> EXERCISE GOAL
The result should be every line in the data below that carries the string "none".

• • • •

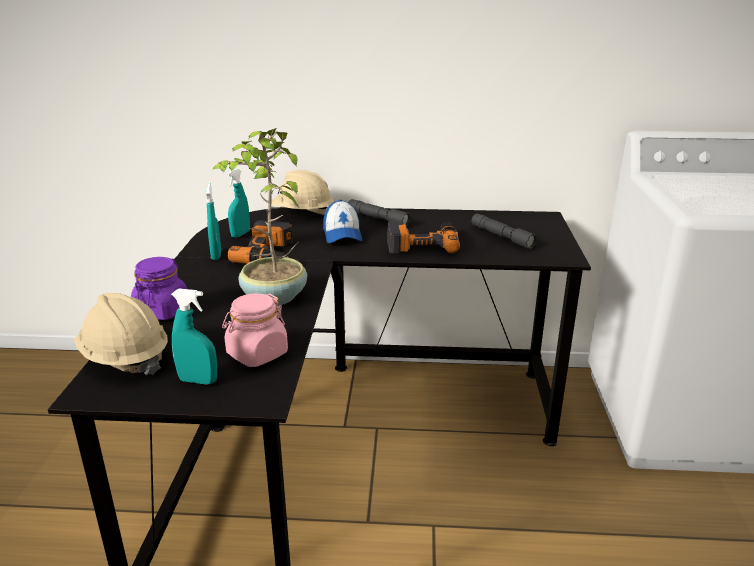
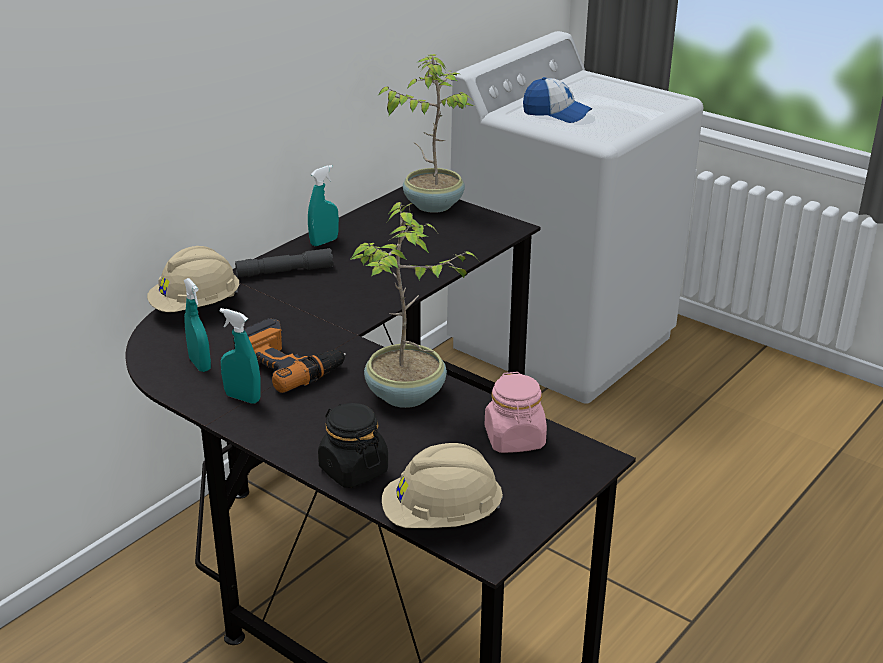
camera: 55 degrees left, 5 degrees up
purple jar [131,257,187,320] -> black jar [318,403,388,488]
turquoise spray bottle [171,289,217,385] -> turquoise spray bottle moved to [308,165,339,246]
cap [323,200,363,243] -> cap moved to [523,77,592,123]
power drill [387,222,460,254] -> none
grey flashlight [471,213,538,249] -> none
none -> potted plant [379,54,474,213]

• • • •

> TASK OUTPUT
power drill [387,222,460,254] -> none
grey flashlight [471,213,538,249] -> none
none -> potted plant [379,54,474,213]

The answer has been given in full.